Appendix H Visualization of execution traces and visual concepts

Another appealing benefit is that our reasoning model enjoys full interpretability. Figure 11, Figure 12, and Figure 13 show NS-CL’s execution traces on CLEVR, Minecraft, and VQS, respectively. As a side product, our system detects ambiguous and invalid programs and throws out exceptions. As an example (Figure 11), the question “What’s the color of the cylinder?” can be ambiguous if there are multiple cylinders or even invalid if there are no cylinders.

Figure 14 and Figure 15 include qualitative visualizations of the concepts learned from the CLEVR and Minecraft datasets, including object categories, attributes, and relations.
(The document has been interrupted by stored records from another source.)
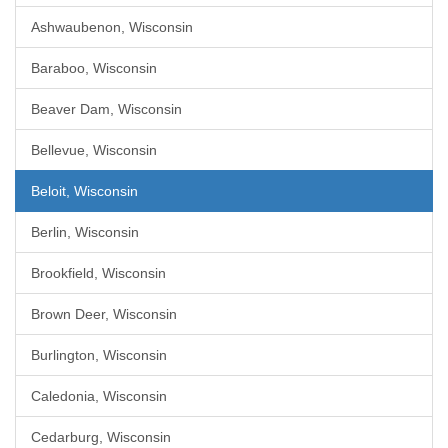
Ashwaubenon, Wisconsin
Baraboo, Wisconsin
Beaver Dam, Wisconsin
Bellevue, Wisconsin
Beloit, Wisconsin
Berlin, Wisconsin
Brookfield, Wisconsin
Brown Deer, Wisconsin
Burlington, Wisconsin
Caledonia, Wisconsin
Cedarburg, Wisconsin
We choose samples from the validation or test split of each dataset by generating queries of the corresponding concepts. We set a threshold to filter the returned images and objects. For quantitative evaluations of the learned concepts on the CLEVR dataset, please refer to Table 2 and Table 5.

Figure 11: Visualization of the execution trace generated by our Neuro-Symbolic Concept Learner on the CLEVR dataset. Example A and B are successful executions that generate correct answers. In example C, the execution aborts at the first operator. To inspect the reason why the execution engine fails to find the corresponding object, we can read out the visual representation of the object, and locate the error source as the misclassification of the object material. Example D shows how our symbolic execution engine can detect invalid or ambiguous programs during the execution by performing sanity checks.
Figure 12: Exemplar execution trace generated by our Neuro-Symbolic Concept Learner on the Minecraft reasoning dataset. Example A, B and C are successful execution. Example C demonstrates the semantics of the FilterMost operation. Example D shows a failure case: the detection model fails to detect a pig hiding behind the big tree.
Figure 13: Illustrative execution trace generated by our Neuro-Symbolic Concept Learner on the VQS dataset. Execution traces A and B shown in the figure leads to the correct answer to the question. Our model effectively learns visual concepts from data. The symbolic reasoning process brings transparent execution trace and can easily handle quantities (e.g., object counting in Example A). In Example C, although NS-CL answers the question correctly, it locates the wrong object during reasoning: a dish instead of the cake. In Example D, our model misclassifies the sport as frisbee.
Figure 14: Concepts learned on the CLEVR dataset.
Figure 15: Concepts learned on the Minecraft dataset.